→ EXCERPT PROVIDED
☆ ☆ ☆ ☆ ☆
One of the largest challenges facing the credit card industry today is the proliferation of technology and the ubiquitous nature of the credit and debit card. The nature of the technology used yields significant effects around the associated data security and the ability to protect the consumer’s data from fraudulent activity. The industry has created a standard known as the Payment Card Industry (PCI) compliance standard which mandates that any merchant who accepts credit cards must meet a minimum standard of compliance or face fines. Visa, MasterCard and American Express all have published their individual specifications. The PCI program is an overall reaction to the theft and hacking of credit card data. A recent example of hacking is found in the theft of 4.2 million credit and debit card numbers from Hannaford’s of Maine. As can be seen in the article from the Lincoln County News on Hannaford the trust is eroded for the customer in the credit card company as well as in the organization who had their data compromised. Hannaford also has a statement that clearly identifies its compliance to the PCI standards.
A new piece of technology that is being introduced by many of the credit and debit card companies is the built in RFID (Radio Frequency Identification) tag. This technology allows the user to be in proximity of a scanner and eliminates the need to ‘swipe’ the card and sign on a receipt or pin pad. MasterCard has some fairly common commercials on the use of this type of technology which they call “Paypass”. This technology is being hacked fairly easily with the purchase of a credit card RFID reader on EBay for $8.00 and then using a simple terminal program to begin reading credit card information without actually viewing the card. This NY Times article shows how easy it is to read credit card data by being in proximity of the card and the Engadget / BoingBoing article shows how a hacker has done this and suggests stainless steel wallets for everyone.
☆ ☆ ☆ ☆ ☆
→ EXTRACTED INFORMATION

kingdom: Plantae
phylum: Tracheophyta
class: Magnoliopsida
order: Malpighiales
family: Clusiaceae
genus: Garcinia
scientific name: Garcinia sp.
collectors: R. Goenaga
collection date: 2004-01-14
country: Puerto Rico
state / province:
☆ ☆ ☆ ☆ ☆
→ TASKS AND EXERCISES
(A) Reproduce, word for word, the part of the credit card security passage that opens with the words containing "A new piece" and closes with "wallets for everyone.".
(B) Write what follows the last sentence of the passage on credit card data security.

→ RESULTS FOR THE EXERCISE
(A)
A new piece of technology that is being introduced by many of the credit and debit card companies is the built in RFID (Radio Frequency Identification) tag. This technology allows the user to be in proximity of a scanner and eliminates the need to ‘swipe’ the card and sign on a receipt or pin pad. MasterCard has some fairly common commercials on the use of this type of technology which they call “Paypass”. This technology is being hacked fairly easily with the purchase of a credit card RFID reader on EBay for $8.00 and then using a simple terminal program to begin reading credit card information without actually viewing the card. This NY Times article shows how easy it is to read credit card data by being in proximity of the card and the Engadget / BoingBoing article shows how a hacker has done this and suggests stainless steel wallets for everyone.

(B)
Consumers value the convenience offered by vendors who accept credit and debit cards and they are here to stay. The technology and data security issues will have to be addressed and the credit card issuing companies are taking steps to ensure the protection of consumer. RFID is fraught with privacy challenges that are only just beginning to surface. More marketing attention should be placed on the PCI and privacy compliance. Unfortunately most companies’ privacy statements are buried at the websites reviewed by this author. Vendors and credit card companies need to take a more proactive stance with consumers before confidence is completely eroded.